◆ **TEXT FOR ANALYSIS**
----------------------------------------

2021 National Mustache Champion Troy Headrick Missed a Perfect Score by a Whisker | Culture | Seven Days | Vermont's Independent Voice

Arts + Life » Culture

2021 National Mustache Champion Troy Headrick Missed a Perfect Score by a Whisker

By

Published September 29, 2021 at 10:00 a.m.
Updated September 29, 2021 at 12:15 p.m.


Troy Headrick - LUKE AWTRY
  • Luke Awtry
  • Troy Headrick

Troy Headrick likes to have serious fun with his facial hair, and it shows. On September 11, he won a blue ribbon and trophy at the 2021 National Beard and Moustache Championships, presented by Pennsylvania beard care company Honest Amish, and was a contender for Best in Show. Headrick described the annual event, which uses the British spelling, "moustache," as a gathering of "people who are probably a little too excited about facial hair."

Headrick, who's lived in Vermont since 1996, met this reporter recently at the University of Vermont, where he is assistant director for community standards at the Center for Student Conduct. It wasn't difficult to find him amid the handful of other hirsute men crisscrossing the university green that day. Tall, lean and stylishly dressed, 54-year-old Headrick sported a shaved head, skinny jeans, hipster work boots, blue-tinted glasses, and, most importantly, an impressively waxed and swooping mustache, the kind that was signature to artist Salvador Dalí. Wearing my own close-cropped, salt-and-pepper goatee, I felt like a gangly mutt alongside a Westminster Kennel Club Dog Show champion.

But Headrick's ego was as pencil thin as the whiskers on his upper lip, and he was more than happy to engage in some friendly 'stache talk.

"I've always messed around with my look and been a bit of a nonconformist," Headrick said. Growing up in Manitowoc, Wis., a town made famous by the Netflix TV series "Making a Murderer," Headrick and his three brothers often engaged in random competitions with each other, such as seeing who could toss a grape the highest into the air and catch it in their mouth. His younger brother, Josh, is an accomplished whistler who's competed at the national level.

Headrick's first foray into serious facial frizz came in 2005, when he decided to grow a handlebar mustache and "rock it for as long as I could." He spent a year growing a 10-inch-wide mustache before shaving it off. Then, in 2012, Headrick set out to grow the heftiest beard he could; he let it grow without any trimming for more than two years.

His timing was serendipitous. Just months after the Boston Red Sox won the 2013 World Series while sporting the furriest faces in professional baseball, Headrick ran the Boston Marathon in his own bushy beard and a Red Sox cap. That year, he said, "The crowd support was amazing."

Despite Vermonters' follicular fondness, the Green Mountain State lacks the beard clubs and competitive facial hair circuits common in some other places. Still, Headrick has won a few Burlington beard competitions over the years, including one at the former Das Bierhaus and another at ArtsRiot.

----------------------------------------

◆ **EXTRACTED INFORMATION**
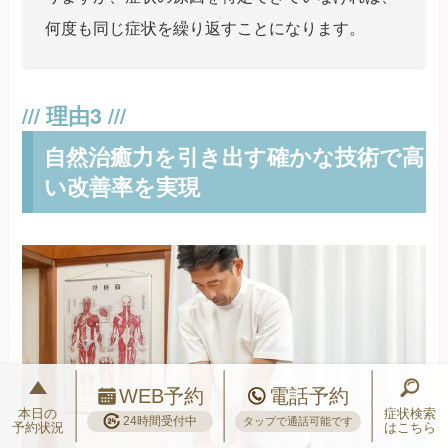
何度も同じ症状を繰り返すことになります。
自然治癒力を引き出す確かな技術で高
い改善率を実現
WEB予約
電話予約
本日の
症状検索
24時間受付中
タップで通話可能です
予約状況
はこちら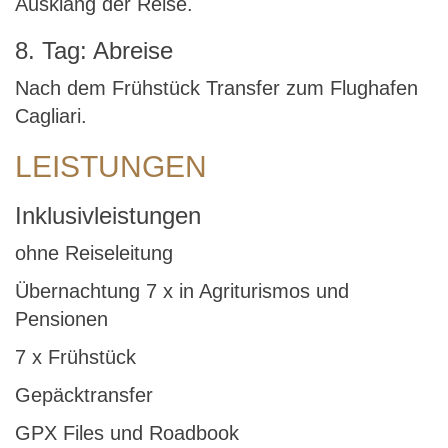
Ausklang der Reise.
8. Tag: Abreise
Nach dem Frühstück Transfer zum Flughafen
Cagliari.
LEISTUNGEN
Inklusivleistungen
ohne Reiseleitung
Übernachtung 7 x in Agriturismos und
Pensionen
7 x Frühstück
Gepäcktransfer
GPX Files und Roadbook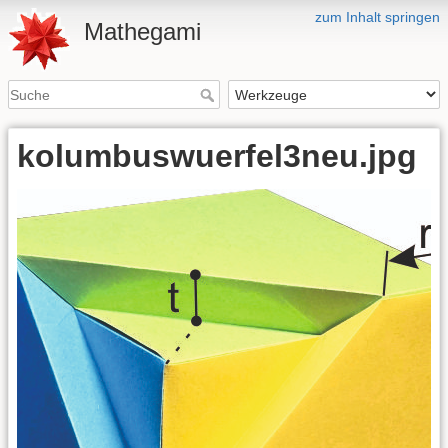
zum Inhalt springen
Mathegami
kolumbuswuerfel3neu.jpg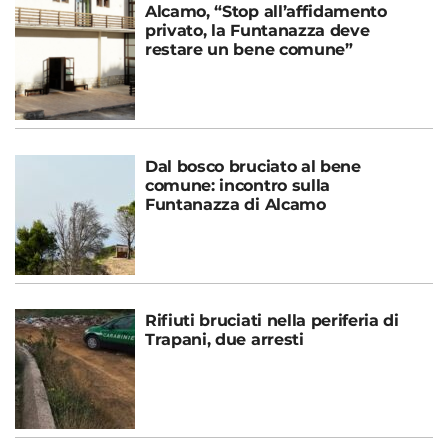
Alcamo, “Stop all’affidamento
privato, la Funtanazza deve
restare un bene comune”
Dal bosco bruciato al bene
comune: incontro sulla
Funtanazza di Alcamo
Rifiuti bruciati nella periferia di
Trapani, due arresti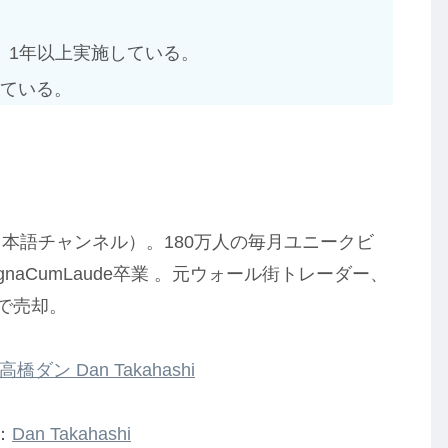
、1年以上実施している。
っている。
と日本語チャンネル）。180万人の毎月ユニークビ
naCumLaude卒業 。元ウォール街トレーダー、
歳で売却。
高橋ダン Dan Takahashi
：
Dan Takahashi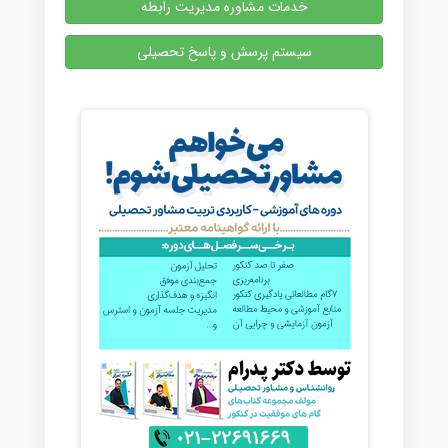
خدمات مشاوره مدیریت رابطه
سیستم پرسش و پاسخ تحصیلی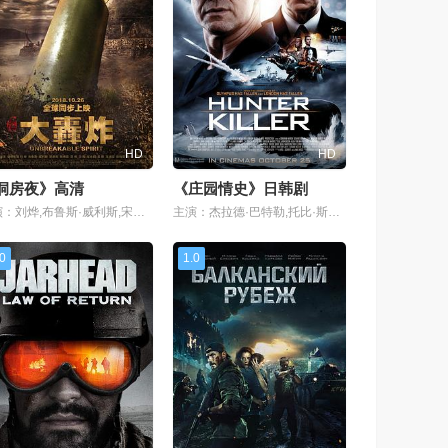
HD
HD
洞房夜》高清
《庄园情史》日韩剧
主演：刘烨,布鲁斯·威利斯,宋承宪,陈伟霆,范伟,马苏,车永莉,吴刚,冯远征,张钧甯,耿乐,谢霆锋,范冰冰,陈道明,艾德里安·布洛迪,雷佳,涩谷天马,张帆,任达华,吕
主演：杰拉德·巴特勒,托比·斯蒂芬斯,加里·奥德曼,科曼,琳达·卡德里尼,米哈伊尔高里沃,迈克尔·吉普森,邓普希·博弗尔,克里·约翰逊,亚当·詹姆斯,亨利·古德
.0
1.0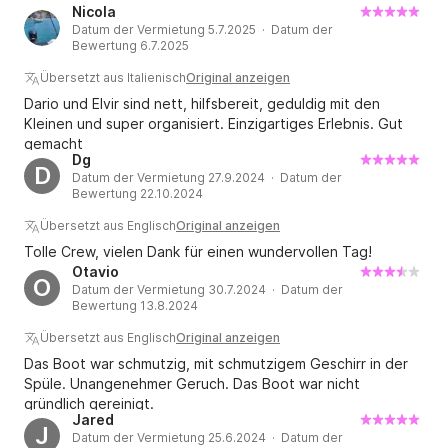
Nicola
Datum der Vermietung 5.7.2025 · Datum der
Bewertung 6.7.2025
Übersetzt aus Italienisch
Original anzeigen
Dario und Elvir sind nett, hilfsbereit, geduldig mit den
Kleinen und super organisiert. Einzigartiges Erlebnis. Gut
gemacht
Dg
D
Datum der Vermietung 27.9.2024 · Datum der
Bewertung 22.10.2024
Übersetzt aus Englisch
Original anzeigen
Tolle Crew, vielen Dank für einen wundervollen Tag!
Otavio
O
Datum der Vermietung 30.7.2024 · Datum der
Bewertung 13.8.2024
Übersetzt aus Englisch
Original anzeigen
Das Boot war schmutzig, mit schmutzigem Geschirr in der
Spüle. Unangenehmer Geruch. Das Boot war nicht
gründlich gereinigt.
Jared
J
Datum der Vermietung 25.6.2024 · Datum der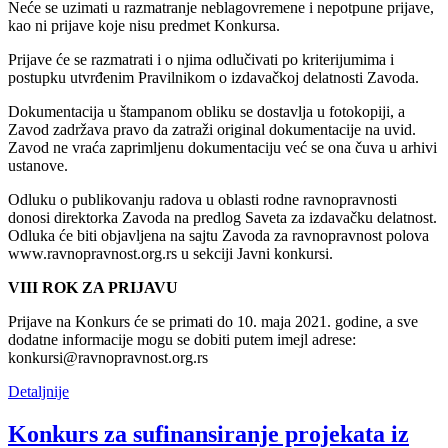
Neće se uzimati u razmatranje neblagovremene i nepotpune prijave,
kao ni prijave koje nisu predmet Konkursa.
Prijave će se razmatrati i o njima odlučivati po kriterijumima i
postupku utvrđenim Pravilnikom o izdavačkoj delatnosti Zavoda.
Dokumentacija u štampanom obliku se dostavlja u fotokopiji, a
Zavod zadržava pravo da zatraži original dokumentacije na uvid.
Zavod ne vraća zaprimljenu dokumentaciju već se ona čuva u arhivi
ustanove.
Odluku o publikovanju radova u oblasti rodne ravnopravnosti
donosi direktorka Zavoda na predlog Saveta za izdavačku delatnost.
Odluka će biti objavljena na sajtu Zavoda za ravnopravnost polova
www.ravnopravnost.org.rs u sekciji Javni konkursi.
VIII ROK ZA PRIJAVU
Prijave na Konkurs će se primati do 10. maja 2021. godine, a sve
dodatne informacije mogu se dobiti putem imejl adrese:
konkursi@ravnopravnost.org.rs
Detaljnije
Konkurs za sufinansiranje projekata iz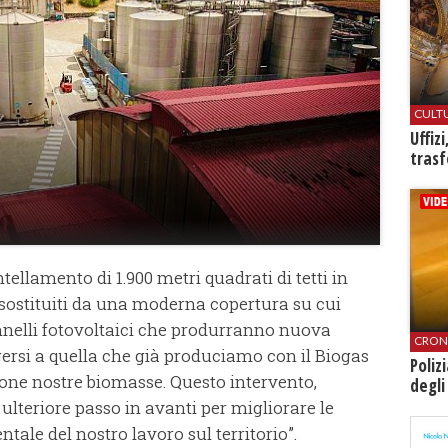
CULT
Uffiz
trasf
tellamento di 1.900 metri quadrati di tetti in
sostituiti da una moderna copertura su cui
nnelli fotovoltaici che produrranno nuova
CRON
ersi a quella che già produciamo con il Biogas
Poliz
one nostre biomasse. Questo intervento,
degli
 ulteriore passo in avanti per migliorare le
ntale del nostro lavoro sul territorio”.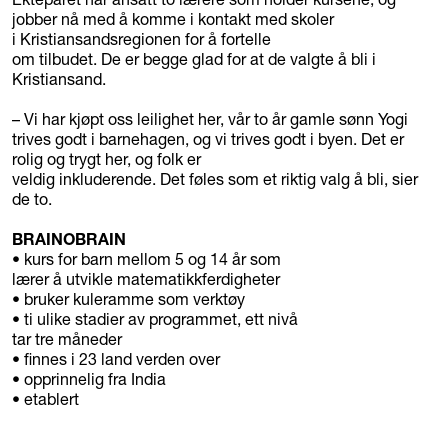
jobber nå med å komme i kontakt med skoler
i Kristiansandsregionen for å fortelle
om tilbudet. De er begge glad for at de valgte å bli i
Kristiansand.
– Vi har kjøpt oss leilighet her, vår to år gamle sønn Yogi
trives godt i barnehagen, og vi trives godt i byen. Det er
rolig og trygt her, og folk er
veldig inkluderende. Det føles som et riktig valg å bli, sier
de to.
BRAINOBRAIN
• kurs for barn mellom 5 og 14 år som
lærer å utvikle matematikkferdigheter
• bruker kuleramme som verktøy
• ti ulike stadier av programmet, ett nivå
tar tre måneder
• finnes i 23 land verden over
• opprinnelig fra India
• etablert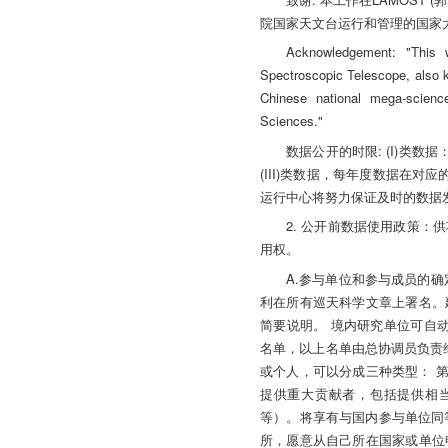
院国家天文台运行和管理的国家
Acknowledgement: "This
Spectroscopic Telescope, also 
Chinese national mega-scienc
Sciences."
数据公开的时限: (I)类数
(III)类数据，每年度数据在对应
运行中心将努力保证及时的数据
2. 公开前数据使用政策
用权。
A.参与单位和参与成员的
利在所有巡天科学文章上署名。
简要说明。 境内研究单位可自动具备参
名单，以上名单由总协调员负责维
或个人，可以分成三种类型： 第一类
提供重大贡献者，包括提供相
等）。将享有与国内参与单位同等的权利。 
所，愿意从自己所在国家或单位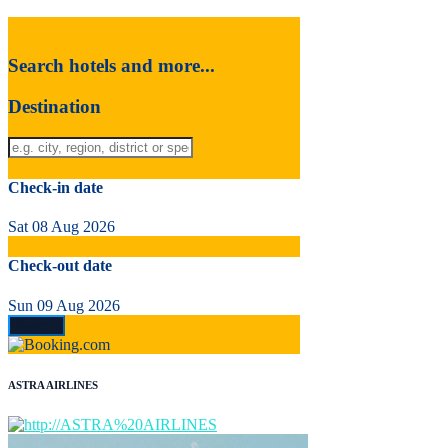
Search hotels and more...
Destination
Check-in date
Sat 08 Aug 2026
Check-out date
Sun 09 Aug 2026
ASTRA AIRLINES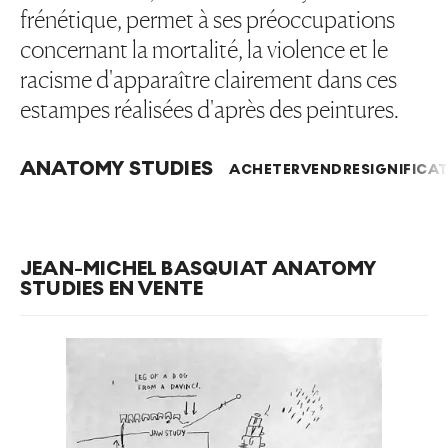
frénétique, permet à ses préoccupations
concernant la mortalité, la violence et le
racisme d'apparaître clairement dans ces
estampes réalisées d'après des peintures.
ANATOMY STUDIES
ACHETER
VENDRE
SIGNIFICAT
JEAN-MICHEL BASQUIAT ANATOMY
STUDIES EN VENTE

----------------------------------------

◆ **PARTS OF THE EXERCISE**
[1] Answer these questions using the article about mustache champion Troy Headrick:
(a) In what year did Headrick first grow a handlebar mustache?
(b) What does his younger brother Josh compete in at the national level?
(c) At which two Burlington venues has Headrick won beard competitions?
[2] Name every different year that appears in the article about mustache champion Troy Headrick.
[3] Carry on the article about mustache champion Troy Headrick from its last sentence.

◆ **ANSWERS TO THE EXERCISE**
[1]
(a) 2005
(b) Whistling
(c) The former Das Bierhaus and ArtsRiot

[2] 1996, 2005, 2012, 2013, 2021

[3]
An avid runner, Headrick soon tired of the heat and heft of his massive beard and shaved it off. But, as he often does during the beard-trimming process, he experimented with several other whiskered miens, including the Dalí style popularized by the eccentric Spanish surrealist. Discovering that this style of 'stache didn't feel nearly as heavy on his lip or collect as much sweat, Headrick decided to run with it, literally.

Fast-forward to this month, when Headrick and his wife attended the National Beard and Moustache Championships, held this year in Scranton, Pa. The annual event, which began in 2010 and is open to anyone regardless of prior competitive involvement, drew 162 participants from as far away as Florida and Alaska. It featured more than 50 divisions, including a "craft" division for people who are unable to grow facial hair and use artificial alternatives. The mustache category alone encompassed seven different classes, such as the styled handlebar, the English, the freestyle and the "uber-stache."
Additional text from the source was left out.